When he was at Yale, Austin was on the 2007 Chinese Debate team with three other non-heritage students hand-selected by Su Wei to represent Yale at an international Chinese debate tournament that was broadcast on Chinese Central Television. Su Wei was happy to share this episode of his life, boasting about his four students, now his “buddies” and “American sons,” who had mastered Chinese idioms and could recite lines of ancient Chinese poetry.

The team persisted through ten grueling days of researching, competing, and as Austin put it, “performing like monkeys” for the audience and cameras. In between debate rounds, television hosts pushed microphones in their faces and told them to recite poems, attempt tongue twisters, and talk about themselves and why they loved China. Austin and his friends were rushed from one activity to the next, spending all of their free time holed up in the hotel preparing evidence or at the TV station recording.

At many points, it became difficult for the team members to grasp why they were in the competition at all. At the start of one of the rounds, Austin remembers feeling relieved rather than anxious when he and his teammates thought that their opponents were going to beat them.

But Su Wei was very serious about representing Yale properly. Before each of the three rounds, he wrote up extensive pieces for the team — sophisticated, flowery stuff that the team just didn’t know how to use. So one day, they left, opting to prepare with the help of their Chinese friends at Tsinghua University instead. Su Wei was furious. The championship round against Oxford was the next day.

The Yalies returned home as champions, carrying a big glass trophy in the trunk of their taxi. But when the driver tried to unload the heavy prize, he dropped it, shattering part of it on the street. Su Wei was upset for a long time. Austin was just glad to be home.

There are points when Austin’s memories and Su Wei’s stories fail to overlap. For instance, Su Wei does not mention the joy with which he and his American sons pranced around the hotel room after they had won, tearing up all their evidence and throwing it in the air. Austin’s favorite moment: lying on the floor watching the paper shreds drift down, like snowflakes.


Two hours into our conversation in his office, Su Laoshi pauses, and I say what’s been on my mind. “Su Laoshi,” I begin, “do you think you have so many stories because you’re a writer, or are you a writer because you have so many stories?”

He leans back in his chair and combs his fingers through his hair, seemingly the most content man in the world. “That is one of the best questions!” he says, eyes glittering, hands folded over his stomach. “It’s one of those chicken or egg questions.”

He responds with another story, mentioning Bei Dao, a famous Chinese poet he describes as a strictly “literary” friend. He recalls a major argument he had with the poet, who was once nominated for the Nobel Prize.

“He is very cool and remote in his writing.
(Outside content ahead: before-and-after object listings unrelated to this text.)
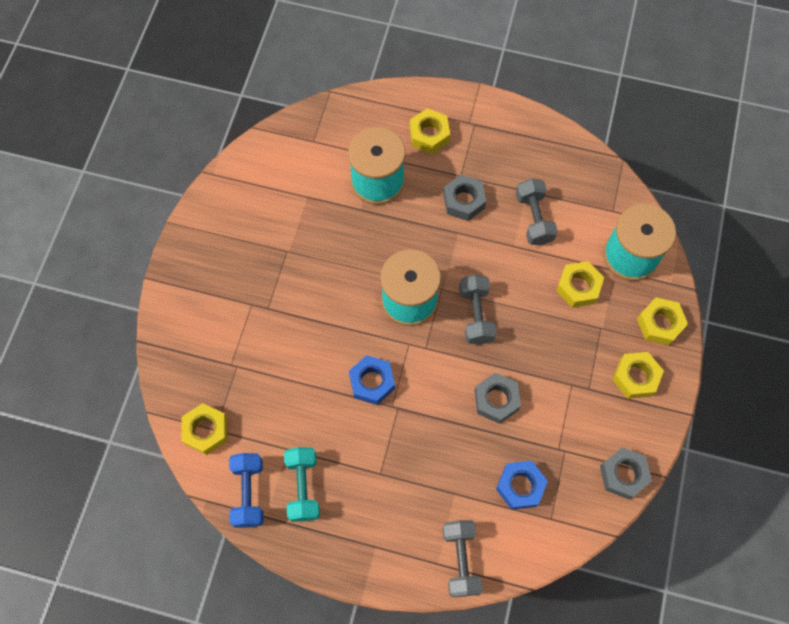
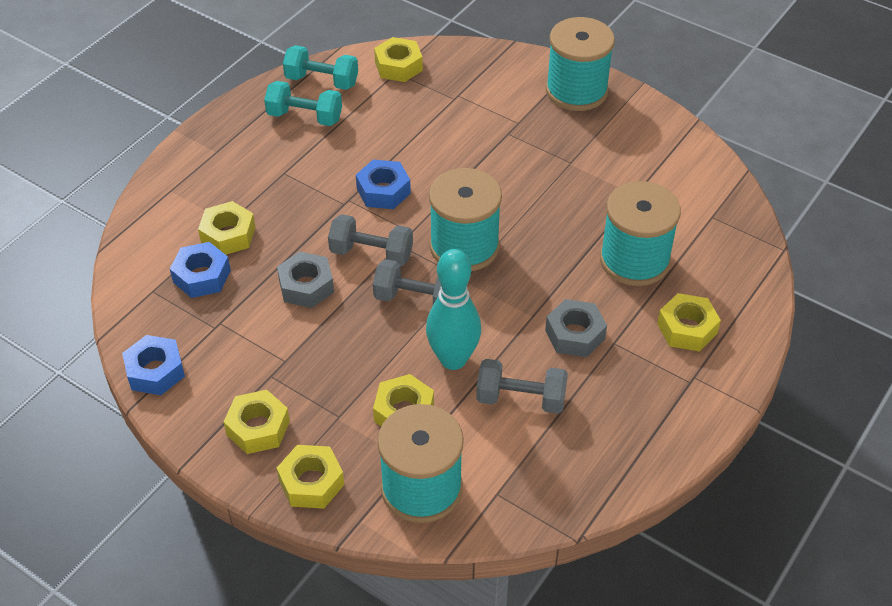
camera: 110 degrees right, 20 degrees down
blue dumbbell [229,453,264,528] -> turquoise dumbbell [283,45,358,90]
grey dumbbell [443,520,483,597] -> grey dumbbell moved to [328,214,413,267]
grey nut [600,447,652,500] -> blue nut [122,335,185,395]
none -> yellow nut [198,201,255,255]
none -> turquoise bowling pin [426,249,481,370]
none -> turquoise spool [546,17,615,111]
He said that the essay I had submitted to his anthology was too warm,” says Su Laoshi. “And I told him, ‘So what, I’m just warm. I write to give people warmth. Is there something wrong with that?’”

Su Laoshi’s warmth is reflected in the realtionships he has built, both past and present. He connects to people because they can come into his office at any time, because he pushed his bed into a corner and gave out keys, because he has always believed in himself and the people around him.

“To be a writer is not important. It is more important to be a person.”

He gestures towards me. “When I face a student of mine, including someone like yourself, I am not just facing a Chinese learner,” he says. “I am interacting with a whole person.”

This is his teaching philosophy. When writing about Su Wei, it is easy to miss this side of him, because people are interested in his past, which has become a type of history. But Su Wei truly values the influence he has on his students. He values his role as Su Laoshi.

Hours into our conversation, I am telling my teacher about my family. For one second — but I notice it — he looks up at the clock, and I get a bit nervous. I try to weave my story more tightly, afraid to take up any more of his time. But he seems to detect the change in my tone and tells me to continue, shifting a little in his seat.

“This is no longer an interview. We’re just friends talking.”